• _List of tasks_:
[A] According to the study summary on frequency and magnitude ranked data, what kind of map is developed to reproduce the observed distributions?
[B] Carry on the study summary on frequency and magnitude ranked data, starting after its final line.

• _Document section_:
- - -

Purpose of the Study:

  • To investigate the functional relationship between frequency and magnitude ranked data.
  • To mathematically define this inverse relationship using probability distributions and iterated maps.
  • To explore how this relationship varies across different decay rates.

Main Methods:

  • Analysis of ranked data distributions (frequency vs. magnitude).
  • Formulation of parent probability distributions to model data generation.
  • Development of analog nonlinear iterated maps to reproduce observed distributions.
  • Extension of the framework using thermodynamic and statistical-mechanical concepts.

Main Results:

  • Frequency and magnitude ranked data are functional inverses of each other.
  • The relationship is precisely defined by the underlying probability distribution and a nonlinear iterated map.

- - -

(Data excerpts)
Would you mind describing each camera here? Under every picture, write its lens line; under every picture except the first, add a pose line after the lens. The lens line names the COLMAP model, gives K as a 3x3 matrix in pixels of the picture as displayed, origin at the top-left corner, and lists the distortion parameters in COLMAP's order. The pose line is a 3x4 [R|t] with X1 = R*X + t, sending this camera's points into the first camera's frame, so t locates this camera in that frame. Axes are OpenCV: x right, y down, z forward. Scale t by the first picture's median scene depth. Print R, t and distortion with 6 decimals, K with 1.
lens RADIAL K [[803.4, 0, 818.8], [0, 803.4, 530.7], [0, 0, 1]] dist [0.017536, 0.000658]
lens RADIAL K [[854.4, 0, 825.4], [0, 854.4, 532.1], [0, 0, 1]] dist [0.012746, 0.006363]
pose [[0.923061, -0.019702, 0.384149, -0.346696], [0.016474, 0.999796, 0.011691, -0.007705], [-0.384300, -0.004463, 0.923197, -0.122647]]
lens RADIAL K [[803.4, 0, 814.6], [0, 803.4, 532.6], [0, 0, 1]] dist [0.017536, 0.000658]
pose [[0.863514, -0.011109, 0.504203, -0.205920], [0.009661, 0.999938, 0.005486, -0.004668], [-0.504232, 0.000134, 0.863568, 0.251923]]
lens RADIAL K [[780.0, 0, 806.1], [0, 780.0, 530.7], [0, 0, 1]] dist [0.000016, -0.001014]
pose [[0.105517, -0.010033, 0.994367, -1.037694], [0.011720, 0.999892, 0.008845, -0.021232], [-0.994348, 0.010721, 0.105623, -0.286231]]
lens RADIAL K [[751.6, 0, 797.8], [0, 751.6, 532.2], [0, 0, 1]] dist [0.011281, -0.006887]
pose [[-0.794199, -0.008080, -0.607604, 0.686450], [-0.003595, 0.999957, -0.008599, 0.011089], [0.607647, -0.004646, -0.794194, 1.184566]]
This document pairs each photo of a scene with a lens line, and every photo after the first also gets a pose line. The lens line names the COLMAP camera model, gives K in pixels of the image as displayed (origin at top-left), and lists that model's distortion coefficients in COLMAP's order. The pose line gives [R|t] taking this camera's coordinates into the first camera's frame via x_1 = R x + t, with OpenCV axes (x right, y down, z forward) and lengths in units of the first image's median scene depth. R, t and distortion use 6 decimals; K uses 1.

- - -

• _Results for each task_:
[A] An analog nonlinear iterated map.

[B]
  • For hyperbolic decay (Zipf's Law), distributions are identical (power law).
  • Maximum divergence occurs with logarithmic decay and inverse exponential decay (Benford's Law).
  • Generic differences in power-law exponents appear at various ranks for intermediate decay rates.

Conclusions:

  • The inverse relationship between frequency and magnitude ranked data is a fundamental property.
  • This framework unifies diverse phenomena, from Zipf's Law to Benford's Law.
  • The inclusion of thermodynamic concepts deepens the theoretical understanding of ranked data.